Precise Mass Measurement of the Longest Odd-Odd Chain of \boldmath $1^+$ Ground States

TL;DR

This study precisely measured the masses of specific Rh isotopes, identified a new isomeric state, and used theoretical models to explain the unique properties of the longest odd-odd chain of 1+ ground states.

Contribution

It provides the first phenomenological explanation for the odd-odd Rh chain's unique properties using mean-field calculations and identifies a new isomeric state in $^{114}$Rh.

Findings

Good agreement with previous measurements

Identification of a new isomeric state in $^{114}$Rh

Theoretical explanation of the chain's properties

Abstract

Precise mass measurements of the ground and isomeric states of the odd-odd $^{108, 110, 112, 114, 116}$Rh were performed using the Canadian Penning Trap at Argonne National Laboratory, showing good agreement with recent JYFLTRAP measurements. A new possible isomeric state of $^{114}$Rh was also observed.

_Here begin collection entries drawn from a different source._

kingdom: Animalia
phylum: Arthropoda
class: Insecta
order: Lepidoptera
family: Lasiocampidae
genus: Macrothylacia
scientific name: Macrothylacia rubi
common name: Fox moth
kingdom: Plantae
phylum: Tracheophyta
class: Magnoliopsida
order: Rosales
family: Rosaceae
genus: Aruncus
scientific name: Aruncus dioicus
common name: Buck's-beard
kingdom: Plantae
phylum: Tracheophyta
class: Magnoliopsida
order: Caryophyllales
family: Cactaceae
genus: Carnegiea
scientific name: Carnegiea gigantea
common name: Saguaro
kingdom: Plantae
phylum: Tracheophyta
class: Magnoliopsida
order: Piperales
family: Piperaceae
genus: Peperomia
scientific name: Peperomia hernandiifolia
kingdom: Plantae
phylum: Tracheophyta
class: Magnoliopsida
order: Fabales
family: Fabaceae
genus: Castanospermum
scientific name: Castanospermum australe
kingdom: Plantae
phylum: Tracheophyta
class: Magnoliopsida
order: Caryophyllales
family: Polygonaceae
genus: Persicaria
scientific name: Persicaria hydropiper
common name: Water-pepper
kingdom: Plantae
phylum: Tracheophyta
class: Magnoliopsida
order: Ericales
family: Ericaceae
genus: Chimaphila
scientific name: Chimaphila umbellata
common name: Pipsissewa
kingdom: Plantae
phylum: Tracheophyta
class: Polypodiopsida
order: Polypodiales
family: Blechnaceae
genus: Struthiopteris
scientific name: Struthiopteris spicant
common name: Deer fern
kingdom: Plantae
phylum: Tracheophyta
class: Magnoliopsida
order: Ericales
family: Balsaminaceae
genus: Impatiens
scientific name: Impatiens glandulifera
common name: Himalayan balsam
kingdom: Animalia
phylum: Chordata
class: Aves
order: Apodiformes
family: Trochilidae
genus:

These isotopes are part of the longest odd-odd chain of identical ground-state spin-parity assignment of 1$^+$, spanning $^{104-118}$Rh, despite being in a region of deformation. Realistic phenomenological mean-field calculations using ``universal'' Wood-Saxon Hamiltonian were performed, which explained this phenomenon for the first time. In addition, multi-quasiparticle blocking calculations were performed to study the configuration of low-lying states in the odd-odd Rh nuclei, elucidating anomalous isomeric yield ratio observed for $^{114}$Rh.